Kerstin Preiwuß

Werkseinstellungen

19:30

»Ich spreche nie beim Schreiben, bin ein immenses stilles Feld, ein tiefes Wasser mit dünner Haut, die ständig friert« – das sagt das Ich in Kerstin Preiwuß’ literarischem Essay Heute ist mitten in der Nacht, und es ist schwer diesen Satz nicht poetologisch zu lesen. Sowohl ihre Prosa als auch ihre Gedichte sind bestimmt von Suchbewegungen, einem ruhigen Tasten, das in die Tiefe weist, aber empfänglich und im besten Sinne dünnhäutig bleibt für alles, was ihm auf seinem Weg begegnet. Sei es im Umgang mit Romanfiguren oder der Sprache selbst: Stets zeigt sich bei Preiwuß das austarierte Zusammenspiel aus Empathie und Distanz. Motivisch ziehen sich Einsamkeit und die scheinbare Sicherheit, die Sprache bieten kann, durch die formal vielseitigen Texte.

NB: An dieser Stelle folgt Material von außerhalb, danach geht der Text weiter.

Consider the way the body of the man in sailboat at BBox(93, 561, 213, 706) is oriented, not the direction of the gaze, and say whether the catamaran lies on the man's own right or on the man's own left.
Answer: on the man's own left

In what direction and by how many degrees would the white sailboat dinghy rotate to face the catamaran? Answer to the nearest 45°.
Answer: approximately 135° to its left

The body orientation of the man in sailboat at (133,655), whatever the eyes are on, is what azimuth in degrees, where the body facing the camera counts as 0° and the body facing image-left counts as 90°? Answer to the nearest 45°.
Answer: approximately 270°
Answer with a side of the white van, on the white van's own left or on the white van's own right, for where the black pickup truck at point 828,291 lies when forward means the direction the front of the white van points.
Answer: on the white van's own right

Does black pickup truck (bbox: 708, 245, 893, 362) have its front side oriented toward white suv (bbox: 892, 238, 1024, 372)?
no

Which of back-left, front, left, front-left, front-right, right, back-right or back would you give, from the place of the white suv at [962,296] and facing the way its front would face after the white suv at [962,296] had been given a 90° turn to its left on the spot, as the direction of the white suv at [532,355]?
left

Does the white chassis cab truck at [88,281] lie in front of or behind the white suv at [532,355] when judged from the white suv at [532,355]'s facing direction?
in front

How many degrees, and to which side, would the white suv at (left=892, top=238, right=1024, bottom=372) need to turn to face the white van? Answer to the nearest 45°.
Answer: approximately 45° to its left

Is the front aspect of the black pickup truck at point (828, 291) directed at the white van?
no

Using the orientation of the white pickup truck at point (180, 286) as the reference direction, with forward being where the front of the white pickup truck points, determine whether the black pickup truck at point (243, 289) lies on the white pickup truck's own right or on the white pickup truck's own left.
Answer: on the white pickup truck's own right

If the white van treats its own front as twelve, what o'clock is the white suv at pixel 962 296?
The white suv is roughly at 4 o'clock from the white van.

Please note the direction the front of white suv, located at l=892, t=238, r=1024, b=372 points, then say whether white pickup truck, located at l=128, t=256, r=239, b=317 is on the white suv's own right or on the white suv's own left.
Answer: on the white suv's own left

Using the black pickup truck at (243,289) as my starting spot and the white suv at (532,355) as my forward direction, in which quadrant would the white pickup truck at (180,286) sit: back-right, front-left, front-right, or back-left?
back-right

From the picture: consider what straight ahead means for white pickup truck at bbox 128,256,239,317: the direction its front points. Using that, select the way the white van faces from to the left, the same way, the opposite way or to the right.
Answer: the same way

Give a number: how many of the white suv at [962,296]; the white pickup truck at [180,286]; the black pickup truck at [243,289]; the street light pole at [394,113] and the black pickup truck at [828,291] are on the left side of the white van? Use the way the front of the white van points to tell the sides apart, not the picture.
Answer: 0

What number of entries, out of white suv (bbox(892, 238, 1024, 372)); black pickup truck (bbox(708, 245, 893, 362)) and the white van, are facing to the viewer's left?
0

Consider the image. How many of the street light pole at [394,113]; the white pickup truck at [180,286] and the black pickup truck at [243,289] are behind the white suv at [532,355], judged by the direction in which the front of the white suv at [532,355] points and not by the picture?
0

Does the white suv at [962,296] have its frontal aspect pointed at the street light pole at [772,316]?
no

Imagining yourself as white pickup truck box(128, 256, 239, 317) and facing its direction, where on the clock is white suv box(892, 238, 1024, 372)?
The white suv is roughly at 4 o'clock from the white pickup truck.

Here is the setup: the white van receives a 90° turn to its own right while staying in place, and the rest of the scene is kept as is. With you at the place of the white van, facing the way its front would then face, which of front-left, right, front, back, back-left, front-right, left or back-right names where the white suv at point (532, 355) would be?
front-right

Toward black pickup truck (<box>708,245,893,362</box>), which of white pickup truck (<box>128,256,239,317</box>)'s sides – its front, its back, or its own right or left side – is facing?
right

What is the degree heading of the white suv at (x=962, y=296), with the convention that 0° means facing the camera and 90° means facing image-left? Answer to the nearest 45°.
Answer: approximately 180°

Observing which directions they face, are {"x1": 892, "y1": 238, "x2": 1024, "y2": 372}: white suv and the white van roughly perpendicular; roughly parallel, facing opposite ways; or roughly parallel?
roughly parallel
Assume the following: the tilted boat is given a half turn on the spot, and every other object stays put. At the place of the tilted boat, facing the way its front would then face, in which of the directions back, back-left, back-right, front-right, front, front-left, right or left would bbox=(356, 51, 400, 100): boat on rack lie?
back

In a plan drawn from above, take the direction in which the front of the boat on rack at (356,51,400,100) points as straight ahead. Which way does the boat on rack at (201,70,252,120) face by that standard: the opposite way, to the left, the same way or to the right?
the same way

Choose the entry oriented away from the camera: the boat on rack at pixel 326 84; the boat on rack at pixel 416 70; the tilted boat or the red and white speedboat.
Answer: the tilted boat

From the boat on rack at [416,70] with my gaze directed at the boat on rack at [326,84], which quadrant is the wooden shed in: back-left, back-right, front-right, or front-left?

Im Rahmen unserer »Werkseinstellungen« möchten wir dem erkundenden Ton von Preiwuß’ Texten folgen und den Versuch unternehmen, wenn schon nicht beim Schreiben, dann doch übers Schreiben zu sprechen.

Moderation: Beate Tröger

Kerstin Preiwuß wurde 1980 in Lübz geboren und lebt heute mit ihrer Familie in Leipzig. Seit dem Wintersemester 2021 hat sie den Lehrstuhl für »Literarische Ästhetik« am Deutschen Literaturinstitut Leipzig inne. Die Lyrikerin, Romanautorin und Essayistin debütierte 2006 mit dem Gedichtband Nachricht von neuen Sternen. 2014 erschien ihr vielbeachtetes Romandebüt Restwärme. Für ihren zweiten Roman Nach Onkalo war sie für den Deutschen Buchpreis nominiert. Für ihre Arbeiten wurde sie vielfach ausgezeichnet, u.a. mit dem Lyrikpreis Meran, dem Eichendorff-Literaturpreis und zuletzt 2020 mit dem Anke-Bennholdt-Thomsen-Lyrikpreis der Deutschen Schillerstiftung.

Beate Tröger ist Literaturkritikerin, u.a. für den SWR, DLF, FAZ, sowie Redakteurin des Kulturteils der Frankfurter Hefte. Sie lebt und arbeitet in Frankfurt.